>> BEGIN

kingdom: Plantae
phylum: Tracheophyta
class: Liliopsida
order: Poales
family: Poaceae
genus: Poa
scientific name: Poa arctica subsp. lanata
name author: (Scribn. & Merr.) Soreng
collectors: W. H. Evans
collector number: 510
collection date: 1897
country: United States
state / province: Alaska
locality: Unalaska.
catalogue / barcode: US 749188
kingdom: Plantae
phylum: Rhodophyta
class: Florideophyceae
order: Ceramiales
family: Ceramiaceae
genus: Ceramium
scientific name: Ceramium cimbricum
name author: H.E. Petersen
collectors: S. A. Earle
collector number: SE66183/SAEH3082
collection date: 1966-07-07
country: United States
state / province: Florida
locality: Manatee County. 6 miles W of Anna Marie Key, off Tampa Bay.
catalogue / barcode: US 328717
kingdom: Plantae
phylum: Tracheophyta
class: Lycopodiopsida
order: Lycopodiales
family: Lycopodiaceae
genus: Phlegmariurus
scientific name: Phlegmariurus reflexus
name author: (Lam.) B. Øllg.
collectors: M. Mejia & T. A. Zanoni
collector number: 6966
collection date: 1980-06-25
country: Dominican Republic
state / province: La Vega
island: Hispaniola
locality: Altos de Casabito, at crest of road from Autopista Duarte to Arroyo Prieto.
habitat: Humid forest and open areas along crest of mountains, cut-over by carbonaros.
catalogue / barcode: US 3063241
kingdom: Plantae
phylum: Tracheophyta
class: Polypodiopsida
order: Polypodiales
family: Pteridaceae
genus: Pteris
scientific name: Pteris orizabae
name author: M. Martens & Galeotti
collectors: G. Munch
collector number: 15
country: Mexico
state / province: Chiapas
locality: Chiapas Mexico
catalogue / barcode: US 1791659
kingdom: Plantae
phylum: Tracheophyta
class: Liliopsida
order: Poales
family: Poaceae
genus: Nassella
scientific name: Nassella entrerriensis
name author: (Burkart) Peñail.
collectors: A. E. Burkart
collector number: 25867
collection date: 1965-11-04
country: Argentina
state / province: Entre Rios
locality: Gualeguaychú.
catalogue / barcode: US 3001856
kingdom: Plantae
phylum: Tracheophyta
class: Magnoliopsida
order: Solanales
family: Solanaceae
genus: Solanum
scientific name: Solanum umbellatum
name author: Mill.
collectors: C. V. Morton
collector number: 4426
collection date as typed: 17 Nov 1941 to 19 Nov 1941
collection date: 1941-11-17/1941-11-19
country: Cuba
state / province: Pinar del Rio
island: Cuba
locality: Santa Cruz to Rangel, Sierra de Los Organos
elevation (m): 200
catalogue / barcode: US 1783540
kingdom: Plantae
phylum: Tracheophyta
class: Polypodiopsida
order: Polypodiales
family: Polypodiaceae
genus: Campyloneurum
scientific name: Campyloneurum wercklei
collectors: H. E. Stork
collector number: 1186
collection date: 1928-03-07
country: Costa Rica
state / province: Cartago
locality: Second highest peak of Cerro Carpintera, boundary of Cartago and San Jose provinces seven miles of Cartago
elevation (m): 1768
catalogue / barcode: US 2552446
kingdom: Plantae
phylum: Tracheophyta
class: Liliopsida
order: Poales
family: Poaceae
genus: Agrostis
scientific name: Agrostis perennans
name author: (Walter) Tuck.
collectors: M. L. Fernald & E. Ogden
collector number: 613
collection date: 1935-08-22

>> END

--- Set exercise ---
Rewrite every line of the listing above as a row in a two-column CSV with the headers field and value. Put each field in double quotes and replace any line breaks with spaces.

--- Output for this exercise ---
field,value
"kingdom:","Plantae"
"phylum:","Tracheophyta"
"class:","Liliopsida"
"order:","Poales"
"family:","Poaceae"
"genus:","Poa"
"scientific name:","Poa arctica subsp. lanata"
"name author:","(Scribn. & Merr.) Soreng"
"collectors:","W. H. Evans"
"collector number:","510"
"collection date:","1897"
"country:","United States"
"state / province:","Alaska"
"locality:","Unalaska."
"catalogue / barcode:","US 749188"
"kingdom:","Plantae"
"phylum:","Rhodophyta"
"class:","Florideophyceae"
"order:","Ceramiales"
"family:","Ceramiaceae"
"genus:","Ceramium"
"scientific name:","Ceramium cimbricum"
"name author:","H.E. Petersen"
"collectors:","S. A. Earle"
"collector number:","SE66183/SAEH3082"
"collection date:","1966-07-07"
"country:","United States"
"state / province:","Florida"
"locality:","Manatee County. 6 miles W of Anna Marie Key, off Tampa Bay."
"catalogue / barcode:","US 328717"
"kingdom:","Plantae"
"phylum:","Tracheophyta"
"class:","Lycopodiopsida"
"order:","Lycopodiales"
"family:","Lycopodiaceae"
"genus:","Phlegmariurus"
"scientific name:","Phlegmariurus reflexus"
"name author:","(Lam.) B. Øllg."
"collectors:","M. Mejia & T. A. Zanoni"
"collector number:","6966"
"collection date:","1980-06-25"
"country:","Dominican Republic"
"state / province:","La Vega"
"island:","Hispaniola"
"locality:","Altos de Casabito, at crest of road from Autopista Duarte to Arroyo Prieto."
"habitat:","Humid forest and open areas along crest of mountains, cut-over by carbonaros."
"catalogue / barcode:","US 3063241"
"kingdom:","Plantae"
"phylum:","Tracheophyta"
"class:","Polypodiopsida"
"order:","Polypodiales"
"family:","Pteridaceae"
"genus:","Pteris"
"scientific name:","Pteris orizabae"
"name author:","M. Martens & Galeotti"
"collectors:","G. Munch"
"collector number:","15"
"country:","Mexico"
"state / province:","Chiapas"
"locality:","Chiapas Mexico"
"catalogue / barcode:","US 1791659"
"kingdom:","Plantae"
"phylum:","Tracheophyta"
"class:","Liliopsida"
"order:","Poales"
"family:","Poaceae"
"genus:","Nassella"
"scientific name:","Nassella entrerriensis"
"name author:","(Burkart) Peñail."
"collectors:","A. E. Burkart"
"collector number:","25867"
"collection date:","1965-11-04"
"country:","Argentina"
"state / province:","Entre Rios"
"locality:","Gualeguaychú."
"catalogue / barcode:","US 3001856"
"kingdom:","Plantae"
"phylum:","Tracheophyta"
"class:","Magnoliopsida"
"order:","Solanales"
"family:","Solanaceae"
"genus:","Solanum"
"scientific name:","Solanum umbellatum"
"name author:","Mill."
"collectors:","C. V. Morton"
"collector number:","4426"
"collection date as typed:","17 Nov 1941 to 19 Nov 1941"
"collection date:","1941-11-17/1941-11-19"
"country:","Cuba"
"state / province:","Pinar del Rio"
"island:","Cuba"
"locality:","Santa Cruz to Rangel, Sierra de Los Organos"
"elevation (m):","200"
"catalogue / barcode:","US 1783540"
"kingdom:","Plantae"
"phylum:","Tracheophyta"
"class:","Polypodiopsida"
"order:","Polypodiales"
"family:","Polypodiaceae"
"genus:","Campyloneurum"
"scientific name:","Campyloneurum wercklei"
"collectors:","H. E. Stork"
"collector number:","1186"
"collection date:","1928-03-07"
"country:","Costa Rica"
"state / province:","Cartago"
"locality:","Second highest peak of Cerro Carpintera, boundary of Cartago and San Jose provinces seven miles of Cartago"
"elevation (m):","1768"
"catalogue / barcode:","US 2552446"
"kingdom:","Plantae"
"phylum:","Tracheophyta"
"class:","Liliopsida"
"order:","Poales"
"family:","Poaceae"
"genus:","Agrostis"
"scientific name:","Agrostis perennans"
"name author:","(Walter) Tuck."
"collectors:","M. L. Fernald & E. Ogden"
"collector number:","613"
"collection date:","1935-08-22"